Ms Conisbee said the types of apartments being built have changed dramatically amid more people choosing to live in apartments longer-term and Australia’s ageing population downsizing. “Demand is increasing for much larger, higher quality, more expensive developments. This has resulted in the most expensive apartments in Australia seeing price increases more than double those of an average priced apartment. This year, fewer apartments being built, growing population and a desire to live in some of Australia’s most sought-after inner urban areas will lead to a boom in luxury apartment demand.”

Homes to become even greener

The rising costs of energy and the health impacts of heat are two new factors driving interest in green homes, Ms Conisbee said. “Having a greener home utilising solar and batteries makes it cheaper to run air conditioning, heaters and pool pumps.

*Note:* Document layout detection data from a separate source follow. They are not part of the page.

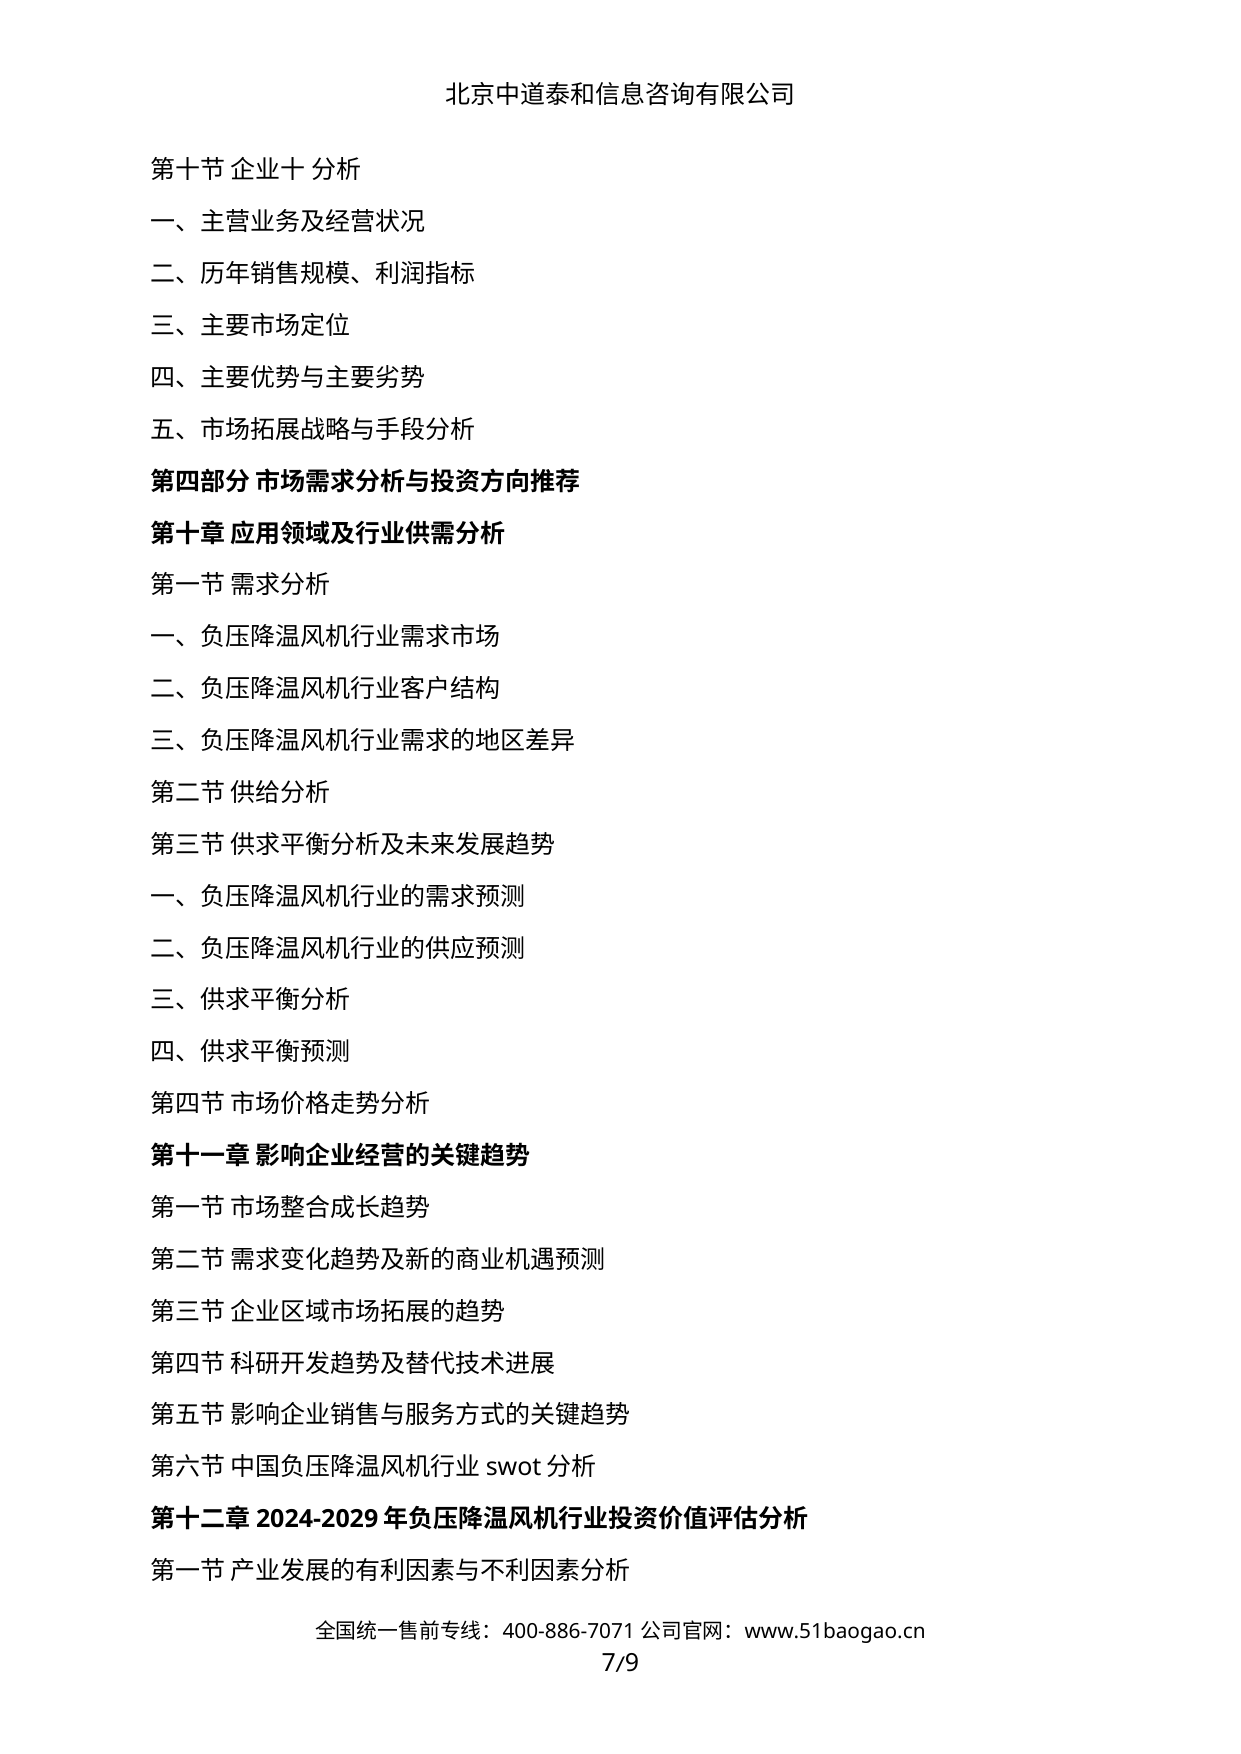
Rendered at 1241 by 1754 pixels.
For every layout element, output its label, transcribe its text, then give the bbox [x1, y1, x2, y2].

text 三、负压降温风机行业需求的地区差异 [150, 721, 1090, 757]
text 第二节 需求变化趋势及新的商业机遇预测 [150, 1239, 1090, 1276]
text 第十节 企业十 分析 [150, 150, 1090, 186]
text 第三节 供求平衡分析及未来发展趋势 [150, 824, 1090, 861]
text 第四部分 市场需求分析与投资方向推荐 [150, 461, 1090, 497]
text 一、负压降温风机行业需求市场 [150, 617, 1090, 653]
text 第三节 企业区域市场拓展的趋势 [150, 1291, 1090, 1327]
text 第一节 产业发展的有利因素与不利因素分析 [150, 1551, 1090, 1587]
text 三、主要市场定位 [150, 306, 1090, 342]
text 第四节 市场价格走势分析 [150, 1084, 1090, 1120]
text 第六节 中国负压降温风机行业swot分析 [150, 1447, 1090, 1483]
text 三、供求平衡分析 [150, 980, 1090, 1016]
text 四、主要优势与主要劣势 [150, 357, 1090, 394]
text 一、负压降温风机行业的需求预测 [150, 876, 1090, 912]
text 四、供求平衡预测 [150, 1032, 1090, 1068]
text 第二节 供给分析 [150, 772, 1090, 809]
text 第十章 应用领域及行业供需分析 [150, 513, 1090, 549]
text 二、负压降温风机行业的供应预测 [150, 928, 1090, 964]
text 一、主营业务及经营状况 [150, 202, 1090, 238]
text 第十一章 影响企业经营的关键趋势 [150, 1136, 1090, 1172]
text 二、负压降温风机行业客户结构 [150, 669, 1090, 705]
text 五、市场拓展战略与手段分析 [150, 409, 1090, 446]
text 第五节 影响企业销售与服务方式的关键趋势 [150, 1395, 1090, 1431]
text 第一节 需求分析 [150, 565, 1090, 601]
text 第一节 市场整合成长趋势 [150, 1187, 1090, 1224]
text 第四节 科研开发趋势及替代技术进展 [150, 1343, 1090, 1379]
text 第十二章 2024-2029年负压降温风机行业投资价值评估分析 [150, 1499, 1090, 1535]
text 二、历年销售规模、利润指标 [150, 254, 1090, 290]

We are heading into a particularly hot summer and having homes that are difficult to cool down makes them far more dangerous for the elderly and very young.”

More people living alone

For some time now, long-term social changes such as delayed marriage and an ageing population have led to more people living alone. However, Ms Conisbee points out that the pandemic also showed that many people prefer to live alone for lifestyle reasons. “Shorter term, the pandemic has shown that given the chance, many people prefer to live alone with a record increase in single-person households during the time. This trend may influence housing preferences, with a potential rise in demand for smaller dwellings and properties catering to individuals rather than traditional family units.”